Objective data is one form of language that each performance department can share. Good to Great collects and manages athlete data in the form of acute and chronic training loads, readiness numbers, sleep scores, fitness and mobility testing, and more. In addition to forming the foundation of communication within the coaching staff, this data also opens avenues of communication between the coaches and their players. 

At least three times a year, the tennis coach, fitness coach, and athlete meet in order to discuss evaluations, findings from the data, and the why behind the long term development process. 

“We don’t talk so much about winning, we talk instead about the why,” Norman says. “Why they are having a good period, so we can try to learn from winning. And we also try to learn from losing. Losing is a great way of learning. For me, looking at the players who have gone from 12-13-years-old to among the top 100 players in the world, they have had this ability to learn from their losses. They never lose motivation when they lose, they go out and they work even harder.”
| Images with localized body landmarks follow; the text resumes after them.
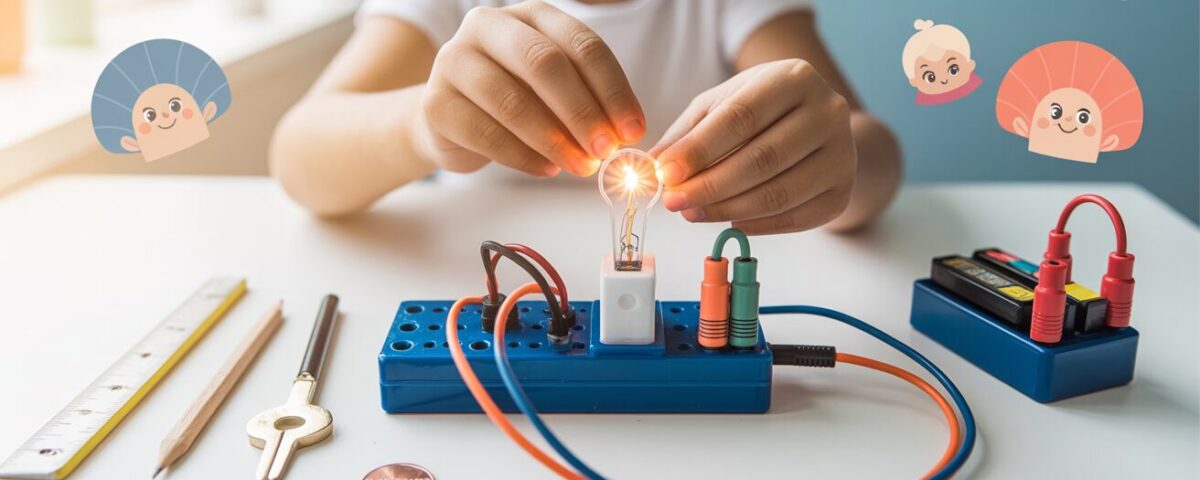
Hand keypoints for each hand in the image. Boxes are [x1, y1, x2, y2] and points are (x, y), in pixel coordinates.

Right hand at [414, 0, 644, 177]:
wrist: (451, 120)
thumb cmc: (515, 99)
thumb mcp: (554, 89)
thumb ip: (587, 102)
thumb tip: (622, 136)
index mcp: (530, 14)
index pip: (581, 43)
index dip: (612, 88)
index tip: (632, 130)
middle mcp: (488, 26)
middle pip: (544, 64)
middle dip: (582, 111)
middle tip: (606, 150)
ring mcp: (455, 61)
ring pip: (512, 102)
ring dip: (554, 141)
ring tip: (580, 167)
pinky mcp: (436, 104)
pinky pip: (486, 134)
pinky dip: (523, 157)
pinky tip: (547, 169)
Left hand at [650, 59, 856, 234]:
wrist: (817, 124)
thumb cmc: (761, 111)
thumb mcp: (721, 106)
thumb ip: (686, 134)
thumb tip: (652, 166)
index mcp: (794, 78)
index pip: (742, 117)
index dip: (700, 149)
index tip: (665, 173)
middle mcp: (828, 112)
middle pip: (762, 159)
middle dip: (709, 186)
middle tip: (673, 201)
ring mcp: (843, 153)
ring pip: (778, 193)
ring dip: (727, 210)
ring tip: (692, 212)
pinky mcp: (843, 191)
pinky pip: (796, 218)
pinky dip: (757, 225)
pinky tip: (729, 221)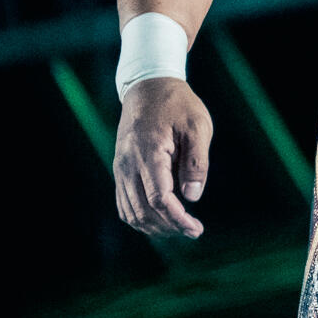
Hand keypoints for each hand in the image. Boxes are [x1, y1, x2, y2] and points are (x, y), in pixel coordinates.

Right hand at [114, 77, 212, 238]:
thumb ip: (196, 162)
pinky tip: (160, 221)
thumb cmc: (178, 104)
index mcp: (148, 153)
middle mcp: (128, 165)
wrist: (148, 87)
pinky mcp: (120, 170)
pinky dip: (140, 217)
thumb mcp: (197, 126)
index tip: (196, 229)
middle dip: (168, 227)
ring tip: (180, 228)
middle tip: (193, 230)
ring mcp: (120, 169)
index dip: (177, 219)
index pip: (159, 198)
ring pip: (131, 212)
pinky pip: (124, 203)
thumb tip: (192, 197)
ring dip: (154, 227)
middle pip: (143, 211)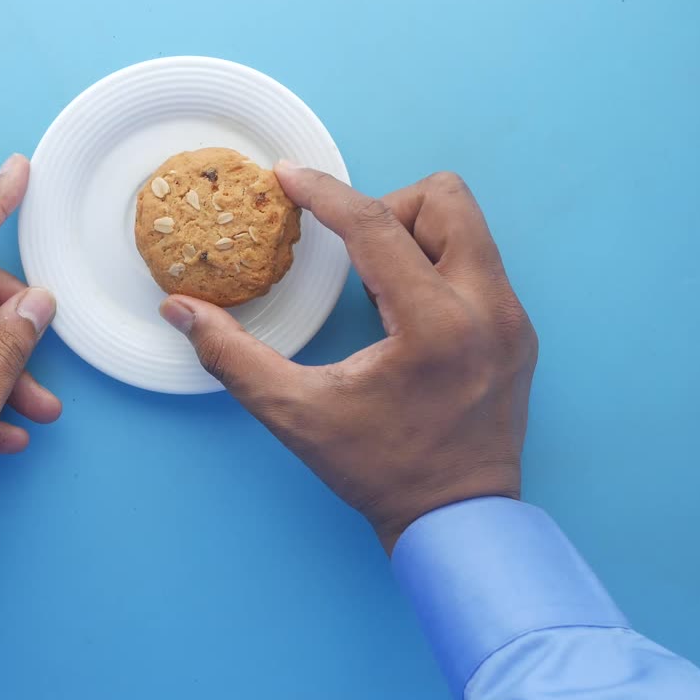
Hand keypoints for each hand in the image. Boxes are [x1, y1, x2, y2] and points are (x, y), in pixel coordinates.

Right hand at [160, 167, 537, 552]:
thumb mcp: (295, 415)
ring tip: (374, 282)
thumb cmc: (378, 471)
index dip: (324, 194)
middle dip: (387, 206)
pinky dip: (436, 266)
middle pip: (445, 200)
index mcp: (434, 325)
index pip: (377, 227)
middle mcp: (487, 309)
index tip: (287, 177)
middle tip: (348, 248)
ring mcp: (512, 319)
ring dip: (415, 233)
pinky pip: (480, 264)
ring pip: (469, 226)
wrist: (456, 521)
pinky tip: (403, 310)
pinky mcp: (518, 332)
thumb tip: (180, 310)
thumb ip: (232, 357)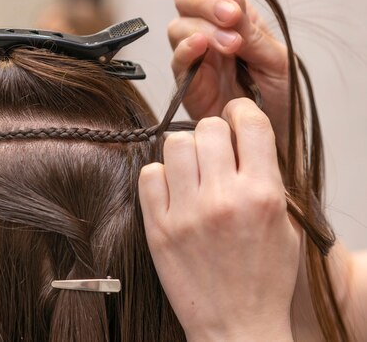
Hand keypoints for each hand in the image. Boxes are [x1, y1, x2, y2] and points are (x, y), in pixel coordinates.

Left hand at [139, 98, 299, 341]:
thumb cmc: (262, 278)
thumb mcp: (283, 225)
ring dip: (184, 152)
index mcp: (262, 195)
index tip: (235, 117)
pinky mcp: (158, 227)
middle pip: (208, 128)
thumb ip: (265, 178)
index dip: (241, 112)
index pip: (250, 123)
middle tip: (214, 151)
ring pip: (174, 144)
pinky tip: (172, 191)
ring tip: (191, 171)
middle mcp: (224, 199)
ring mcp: (187, 212)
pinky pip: (149, 174)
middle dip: (213, 133)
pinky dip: (159, 176)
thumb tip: (242, 140)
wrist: (236, 324)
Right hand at [168, 0, 289, 151]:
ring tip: (231, 45)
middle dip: (205, 0)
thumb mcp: (276, 60)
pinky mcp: (186, 84)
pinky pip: (177, 60)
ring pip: (177, 25)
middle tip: (229, 14)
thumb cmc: (278, 100)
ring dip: (202, 27)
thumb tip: (232, 3)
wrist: (272, 140)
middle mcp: (208, 33)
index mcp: (232, 19)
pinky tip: (202, 47)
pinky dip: (186, 48)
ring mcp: (195, 58)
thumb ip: (253, 33)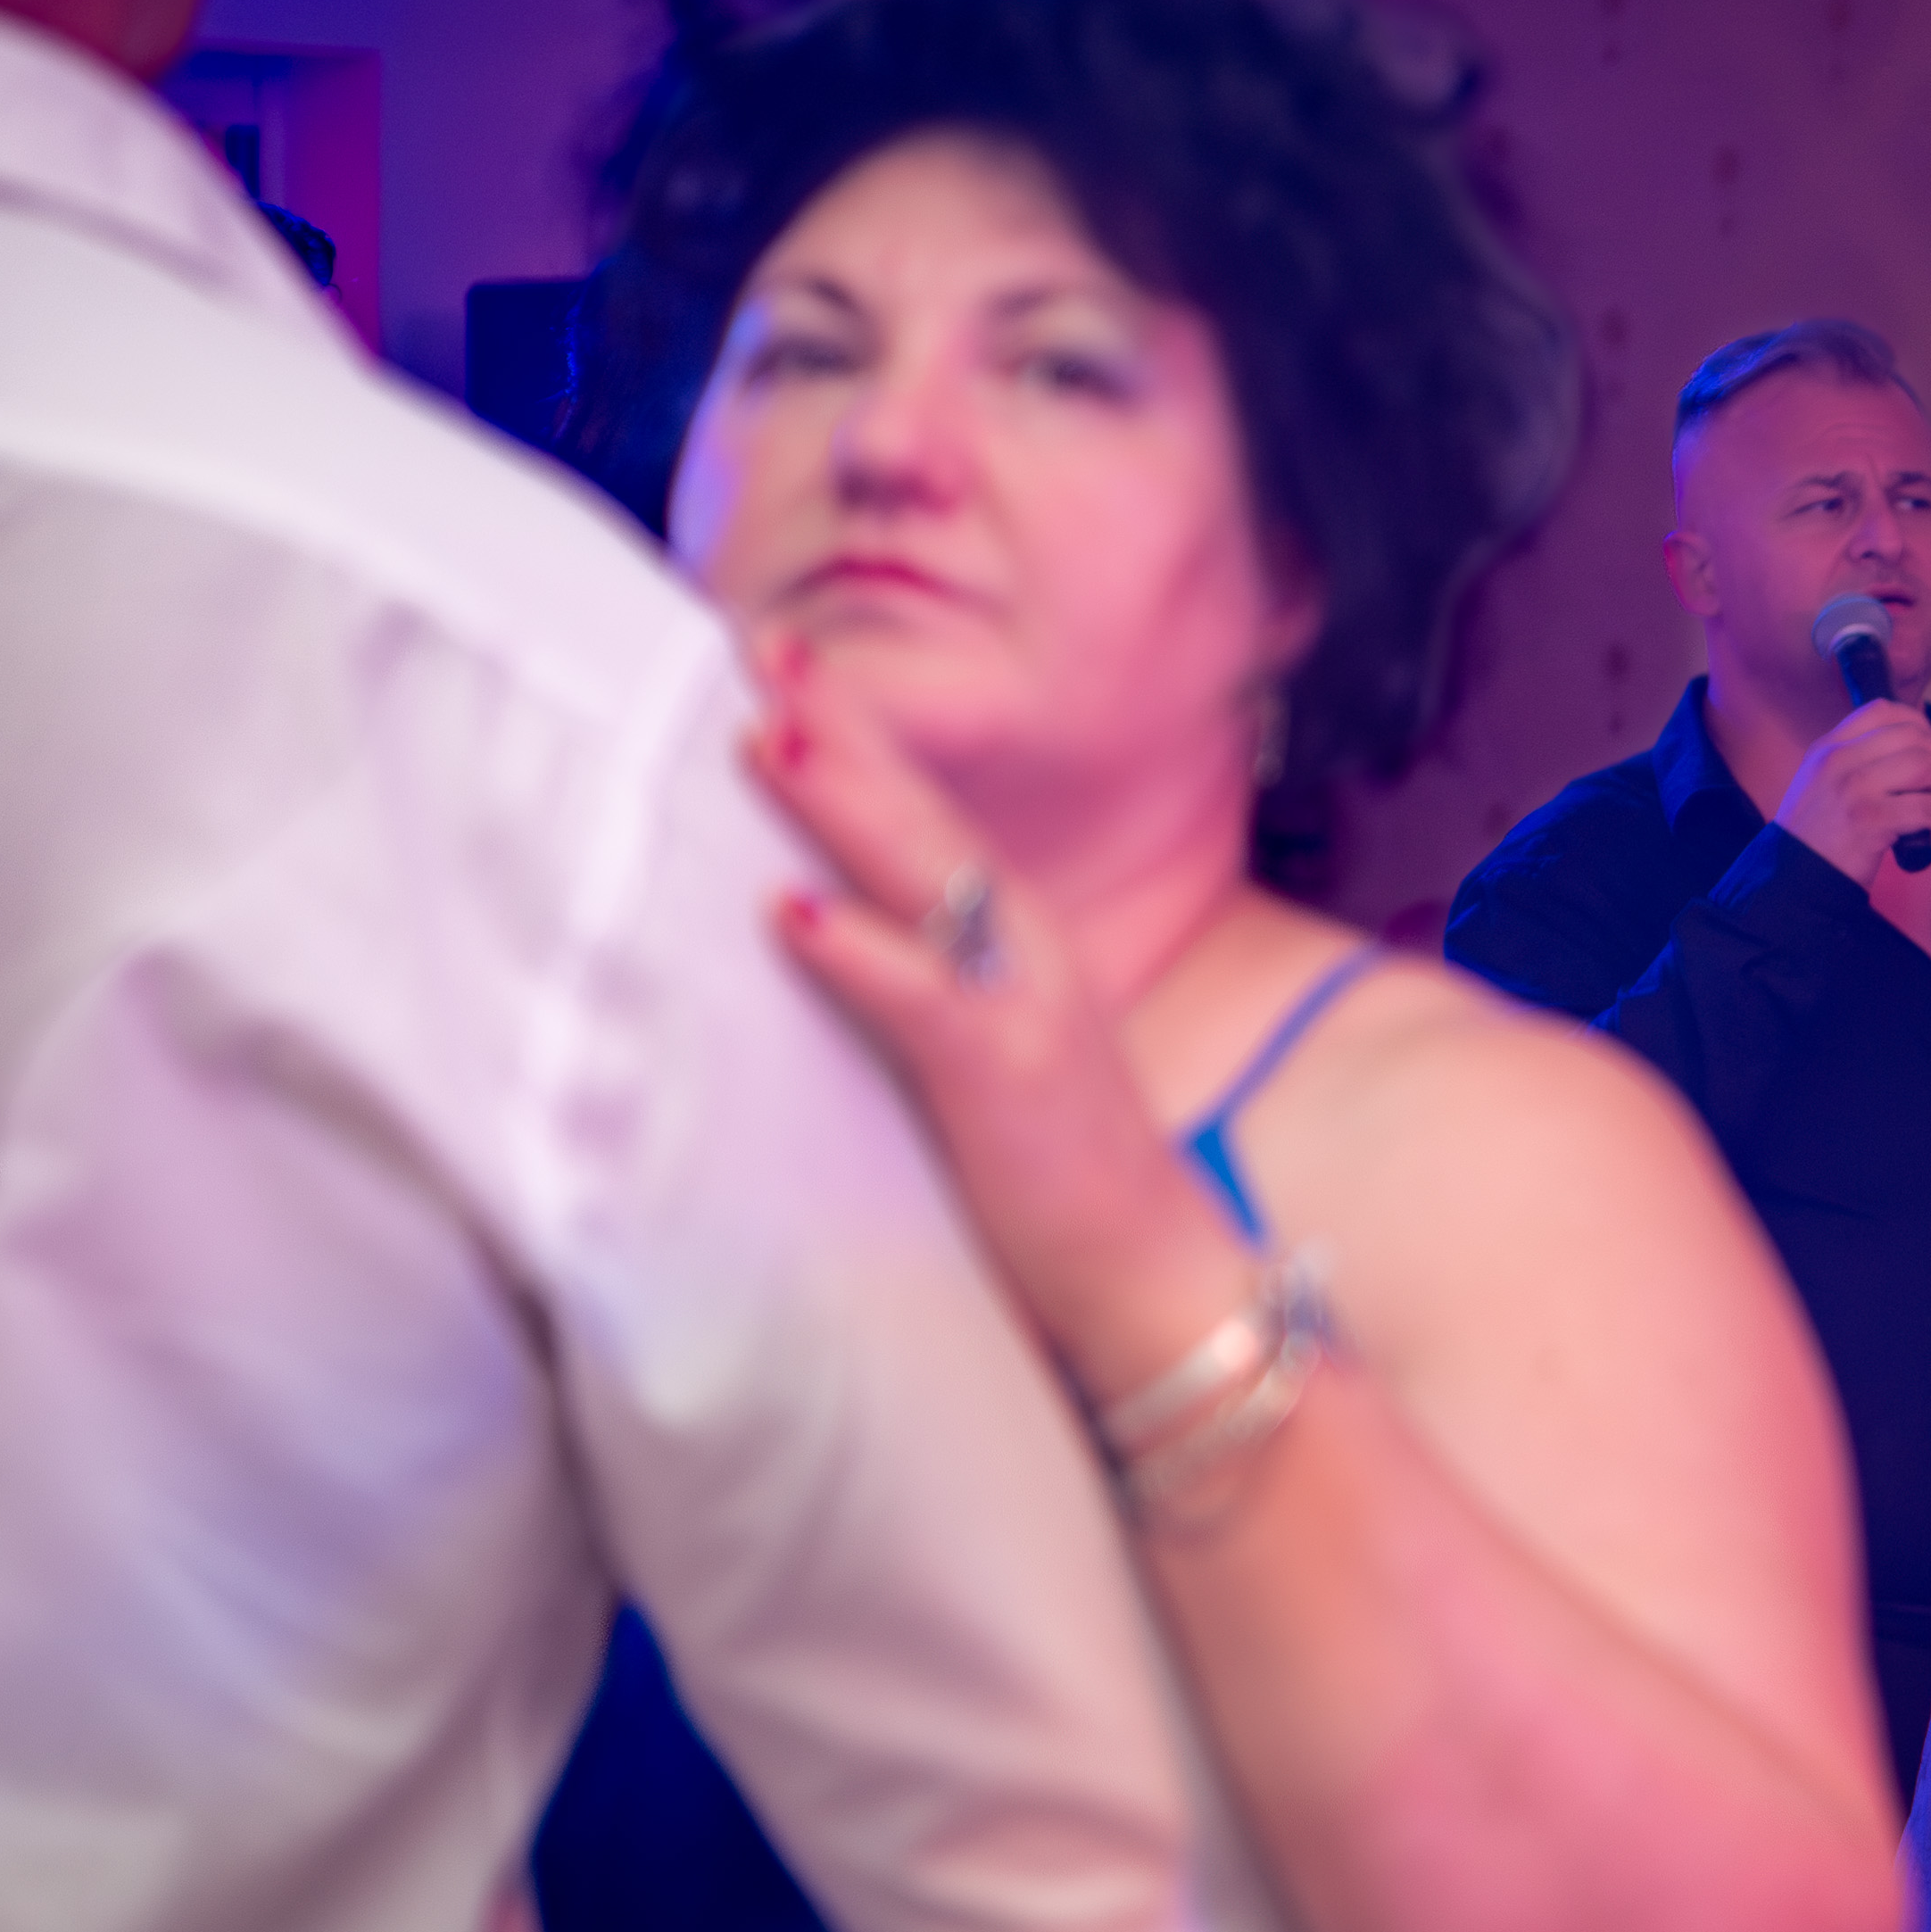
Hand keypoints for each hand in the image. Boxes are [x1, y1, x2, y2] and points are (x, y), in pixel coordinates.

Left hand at [744, 630, 1248, 1399]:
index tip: (791, 668)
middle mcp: (1031, 957)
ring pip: (929, 881)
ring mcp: (1026, 1013)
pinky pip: (925, 1003)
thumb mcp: (992, 1065)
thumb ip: (930, 996)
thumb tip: (833, 948)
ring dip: (848, 803)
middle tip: (771, 645)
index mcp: (1023, 950)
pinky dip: (858, 953)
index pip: (935, 824)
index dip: (865, 742)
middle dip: (850, 728)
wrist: (1159, 1286)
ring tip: (772, 732)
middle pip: (929, 819)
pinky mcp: (1008, 1083)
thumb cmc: (1060, 1186)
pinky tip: (790, 912)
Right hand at [1776, 696, 1930, 880]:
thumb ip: (1856, 758)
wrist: (1793, 876)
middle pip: (1912, 736)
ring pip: (1925, 765)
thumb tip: (1913, 745)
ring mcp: (1854, 790)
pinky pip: (1928, 807)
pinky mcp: (1871, 821)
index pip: (1882, 711)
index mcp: (1828, 747)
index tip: (1929, 746)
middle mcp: (1839, 761)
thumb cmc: (1817, 833)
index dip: (1918, 723)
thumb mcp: (1821, 780)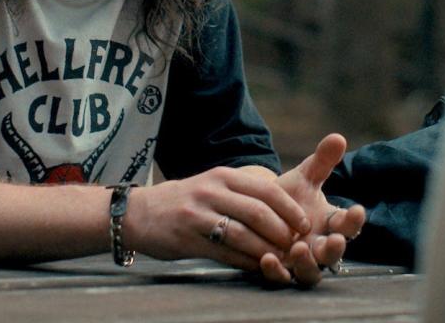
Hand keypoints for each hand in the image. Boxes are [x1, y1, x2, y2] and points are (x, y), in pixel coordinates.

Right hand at [124, 165, 311, 275]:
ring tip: (282, 260)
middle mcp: (211, 191)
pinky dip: (246, 262)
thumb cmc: (185, 202)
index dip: (290, 208)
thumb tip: (284, 210)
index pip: (266, 189)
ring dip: (267, 251)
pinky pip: (225, 253)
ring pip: (243, 235)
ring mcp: (198, 214)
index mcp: (222, 176)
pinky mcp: (189, 237)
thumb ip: (242, 194)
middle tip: (297, 246)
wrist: (140, 213)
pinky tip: (257, 267)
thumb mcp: (212, 186)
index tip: (305, 224)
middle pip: (258, 212)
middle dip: (283, 232)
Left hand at [270, 134, 366, 285]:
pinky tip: (267, 258)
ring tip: (299, 248)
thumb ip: (322, 161)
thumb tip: (338, 137)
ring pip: (311, 272)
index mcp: (331, 225)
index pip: (348, 225)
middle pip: (334, 254)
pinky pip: (281, 277)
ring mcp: (301, 262)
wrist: (261, 211)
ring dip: (308, 263)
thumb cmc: (290, 196)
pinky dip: (277, 271)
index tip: (358, 210)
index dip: (354, 220)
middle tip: (334, 240)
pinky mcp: (281, 271)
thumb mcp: (305, 177)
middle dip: (336, 248)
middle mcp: (320, 247)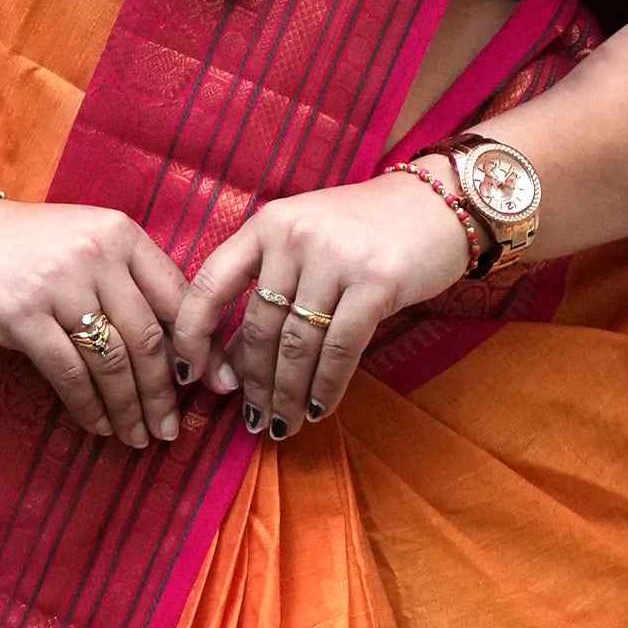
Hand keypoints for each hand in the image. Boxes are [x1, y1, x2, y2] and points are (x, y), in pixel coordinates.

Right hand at [0, 190, 189, 446]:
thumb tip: (181, 347)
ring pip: (111, 362)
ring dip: (128, 408)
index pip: (176, 298)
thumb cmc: (31, 248)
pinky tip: (100, 427)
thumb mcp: (90, 244)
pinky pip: (69, 374)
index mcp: (121, 235)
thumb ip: (132, 280)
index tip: (208, 386)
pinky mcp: (23, 317)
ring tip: (138, 436)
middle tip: (170, 428)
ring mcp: (58, 286)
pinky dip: (89, 407)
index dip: (196, 348)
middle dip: (163, 393)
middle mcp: (96, 256)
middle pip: (147, 338)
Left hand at [170, 167, 473, 435]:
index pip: (210, 285)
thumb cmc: (365, 230)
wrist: (439, 203)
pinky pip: (340, 349)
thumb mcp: (306, 241)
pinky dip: (326, 386)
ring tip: (283, 424)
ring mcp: (335, 258)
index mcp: (266, 223)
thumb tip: (229, 363)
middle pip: (258, 327)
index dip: (192, 336)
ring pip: (297, 345)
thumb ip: (268, 288)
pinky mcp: (377, 282)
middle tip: (252, 418)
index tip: (188, 377)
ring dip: (287, 394)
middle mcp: (294, 236)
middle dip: (253, 382)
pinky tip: (319, 409)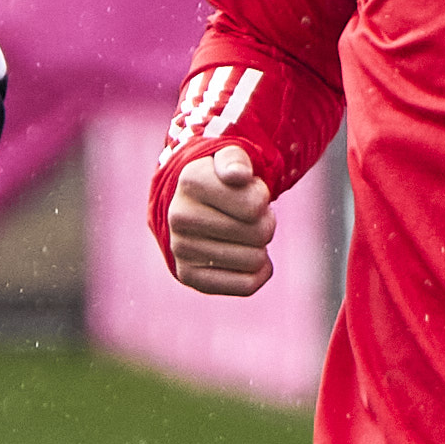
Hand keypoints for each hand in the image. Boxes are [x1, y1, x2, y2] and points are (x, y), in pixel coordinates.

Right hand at [163, 147, 276, 297]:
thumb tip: (238, 176)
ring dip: (260, 247)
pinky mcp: (188, 277)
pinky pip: (246, 285)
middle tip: (249, 217)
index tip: (247, 192)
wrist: (187, 206)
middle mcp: (179, 216)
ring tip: (244, 234)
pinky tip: (247, 258)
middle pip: (260, 232)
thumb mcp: (229, 158)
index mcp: (191, 180)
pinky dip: (258, 273)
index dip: (261, 197)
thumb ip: (236, 159)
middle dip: (265, 222)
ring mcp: (181, 249)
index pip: (256, 205)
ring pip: (256, 260)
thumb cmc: (220, 180)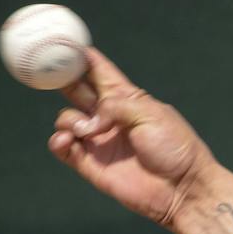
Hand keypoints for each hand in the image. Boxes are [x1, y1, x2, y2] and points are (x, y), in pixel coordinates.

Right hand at [49, 48, 215, 228]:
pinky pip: (64, 149)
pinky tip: (67, 140)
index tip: (63, 44)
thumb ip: (114, 107)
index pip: (98, 71)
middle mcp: (109, 117)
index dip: (80, 57)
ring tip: (84, 130)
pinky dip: (60, 141)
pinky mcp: (93, 165)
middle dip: (62, 79)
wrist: (184, 189)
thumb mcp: (150, 114)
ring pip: (67, 119)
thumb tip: (89, 121)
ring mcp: (100, 141)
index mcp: (127, 99)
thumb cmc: (175, 148)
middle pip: (76, 90)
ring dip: (68, 119)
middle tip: (48, 73)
Along with this resilience, Norman has also found that the best players he coaches ask a lot of questions and bring their own input into training. That internal, self-directed quality is critical—once they hit the court, the players need to make their own decisions and command the tactical and strategic side of their game.

“The best feeling for me as a coach is when it comes from the player,” says Norman. “We can guide them in the right direction, but they have to find out what’s around the corner, they have to be eager to learn. At the end of the day it’s great to have good hands and it’s great to be skillful, but you have to have this inner-drive to make it, because it’s a long journey and it has to come from within.”